───── Records

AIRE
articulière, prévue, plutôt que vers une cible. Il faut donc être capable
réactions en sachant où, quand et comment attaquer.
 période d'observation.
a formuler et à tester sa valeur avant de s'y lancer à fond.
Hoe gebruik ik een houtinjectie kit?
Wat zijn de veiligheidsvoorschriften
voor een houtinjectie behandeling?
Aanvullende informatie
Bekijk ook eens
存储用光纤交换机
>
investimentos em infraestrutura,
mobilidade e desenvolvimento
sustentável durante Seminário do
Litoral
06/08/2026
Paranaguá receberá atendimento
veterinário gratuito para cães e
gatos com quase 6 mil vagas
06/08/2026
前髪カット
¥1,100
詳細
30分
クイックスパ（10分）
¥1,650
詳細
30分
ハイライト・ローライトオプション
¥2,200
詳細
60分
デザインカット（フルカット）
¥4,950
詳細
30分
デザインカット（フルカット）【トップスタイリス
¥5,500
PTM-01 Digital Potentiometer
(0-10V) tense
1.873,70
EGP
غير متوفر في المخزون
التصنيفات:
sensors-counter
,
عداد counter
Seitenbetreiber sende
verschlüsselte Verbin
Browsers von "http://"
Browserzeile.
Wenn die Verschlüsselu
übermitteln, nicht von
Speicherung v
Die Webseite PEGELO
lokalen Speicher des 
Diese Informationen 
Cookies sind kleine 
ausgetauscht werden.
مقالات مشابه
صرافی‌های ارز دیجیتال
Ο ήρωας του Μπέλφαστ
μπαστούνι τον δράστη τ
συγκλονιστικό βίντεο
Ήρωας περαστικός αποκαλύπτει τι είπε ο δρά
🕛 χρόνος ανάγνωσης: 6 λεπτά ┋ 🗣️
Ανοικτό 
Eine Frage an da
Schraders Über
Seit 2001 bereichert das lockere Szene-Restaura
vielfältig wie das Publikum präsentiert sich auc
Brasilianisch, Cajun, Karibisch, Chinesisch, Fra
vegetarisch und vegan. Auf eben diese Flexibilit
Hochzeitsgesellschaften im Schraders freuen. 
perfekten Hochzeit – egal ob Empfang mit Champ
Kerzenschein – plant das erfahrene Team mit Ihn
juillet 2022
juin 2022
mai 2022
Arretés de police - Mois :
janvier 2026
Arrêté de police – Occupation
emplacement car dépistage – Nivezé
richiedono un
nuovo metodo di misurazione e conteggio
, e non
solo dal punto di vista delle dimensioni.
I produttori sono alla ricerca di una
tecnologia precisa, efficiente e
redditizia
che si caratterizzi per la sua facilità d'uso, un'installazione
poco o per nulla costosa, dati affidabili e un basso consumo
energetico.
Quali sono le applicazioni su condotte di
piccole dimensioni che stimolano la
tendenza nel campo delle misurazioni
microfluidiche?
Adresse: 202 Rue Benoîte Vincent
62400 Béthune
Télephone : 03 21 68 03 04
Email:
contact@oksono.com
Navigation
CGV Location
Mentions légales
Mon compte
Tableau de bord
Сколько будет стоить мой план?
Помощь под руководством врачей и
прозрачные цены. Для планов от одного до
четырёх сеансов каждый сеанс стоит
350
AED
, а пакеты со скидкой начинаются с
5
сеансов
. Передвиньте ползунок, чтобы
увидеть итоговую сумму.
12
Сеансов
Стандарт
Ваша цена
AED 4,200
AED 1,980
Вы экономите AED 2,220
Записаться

──────────

Aim of the exercise:
Copy, from the lines above, each one that holds "デザインカット".

Answer space:
デザインカット（フルカット）
デザインカット（フルカット）【トップスタイリス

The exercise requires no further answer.